Whilst the deaths are a source of great sadness, and our sympathies go out to everyone who has lost friends and family, they remain low at 11.5 per 100,000 population. How does that compare around the world? The figures are not always easy to compare. Different countries count deaths in different ways. Some are more complete than others.

But with that caveat, here’s a chart that puts the situation in Somerset into perspective:


  • I don’t believe Iran’s figures for a nanosecond and Germany reports in a different way to us . The only measure is going to be when it’s all over and we see how many more have died than in a rolling 5 year average.

    • As of today (VE day) Germany has 88 deaths per 1m of population, whereas the UK has 451 deaths per 1m of population.

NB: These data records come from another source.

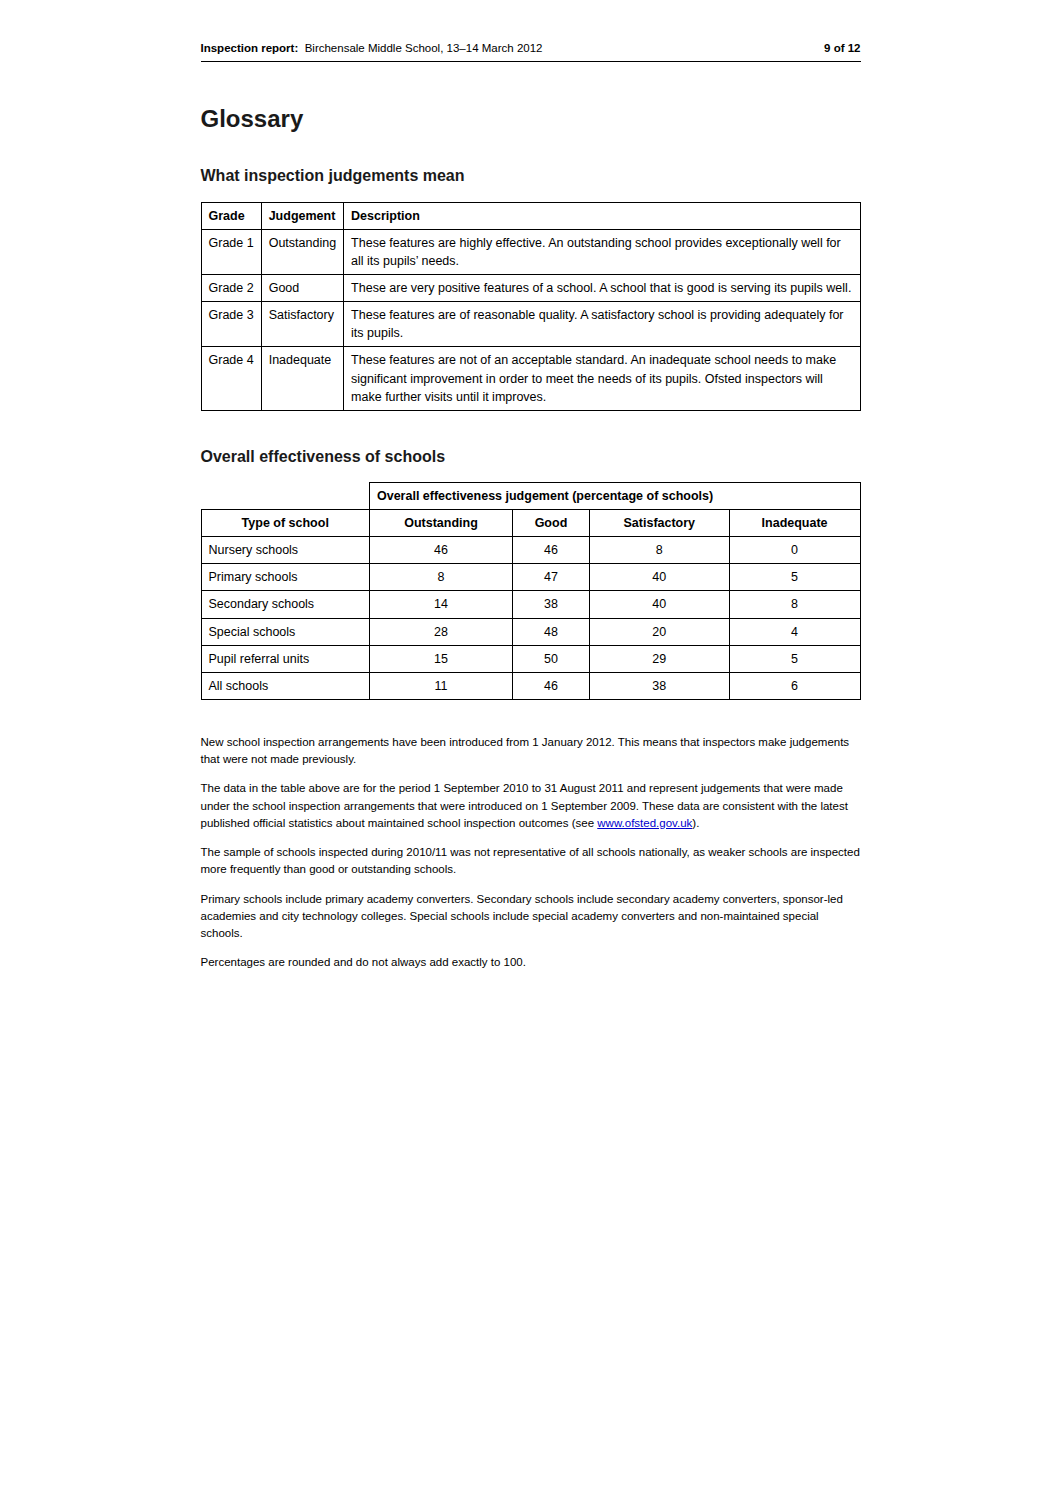Inspection report: Birchensale Middle School, 13–14 March 2012
9 of 12
Glossary
What inspection judgements mean
| Grade | Judgement | Description |
| --- | --- | --- |
| Grade 1 | Outstanding | These features are highly effective. An outstanding school provides exceptionally well for all its pupils’ needs. |
| Grade 2 | Good | These are very positive features of a school. A school that is good is serving its pupils well. |
| Grade 3 | Satisfactory | These features are of reasonable quality. A satisfactory school is providing adequately for its pupils. |
| Grade 4 | Inadequate | These features are not of an acceptable standard. An inadequate school needs to make significant improvement in order to meet the needs of its pupils. Ofsted inspectors will make further visits until it improves. |
Overall effectiveness of schools
| | Overall effectiveness judgement (percentage of schools) |
| --- | --- |
| Type of school | Outstanding | Good | Satisfactory | Inadequate |
| Nursery schools | 46 | 46 | 8 | 0 |
| Primary schools | 8 | 47 | 40 | 5 |
| Secondary schools | 14 | 38 | 40 | 8 |
| Special schools | 28 | 48 | 20 | 4 |
| Pupil referral units | 15 | 50 | 29 | 5 |
| All schools | 11 | 46 | 38 | 6 |
New school inspection arrangements have been introduced from 1 January 2012. This means that inspectors make judgements that were not made previously.
The data in the table above are for the period 1 September 2010 to 31 August 2011 and represent judgements that were made under the school inspection arrangements that were introduced on 1 September 2009. These data are consistent with the latest published official statistics about maintained school inspection outcomes (see www.ofsted.gov.uk).
The sample of schools inspected during 2010/11 was not representative of all schools nationally, as weaker schools are inspected more frequently than good or outstanding schools.
Primary schools include primary academy converters. Secondary schools include secondary academy converters, sponsor-led academies and city technology colleges. Special schools include special academy converters and non-maintained special schools.
Percentages are rounded and do not always add exactly to 100.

      I don’t think any counting discrepancy can account for Germany’s significantly better performance in the key areas of testing and tracing (where the UK has outsourced those core services to companies with past poor records like Serco,G4S,Sodexo etc).

      The overlooking of care homes by all with a responsibility (nationally in quangos like the CQC, PHE and locally by the County Council) has left reservoirs of infection right across communities that has now cost the economy another 3 weeks of lockdown. That isn’t hindsight on my part either (I raised care home concerns with local leaders 6 weeks ago – based on frightened staff reports back to their Trade Unions).

      In the UK this is what success looks like then?

  • I would really like to see a marker line drawn on each amount, which would show the normal death rate per the same period from previous years.

  • An important statistic that is not appearing in much analysis is the percentage of cases that end as fatalities: 13% in the UK, 3% in Germany.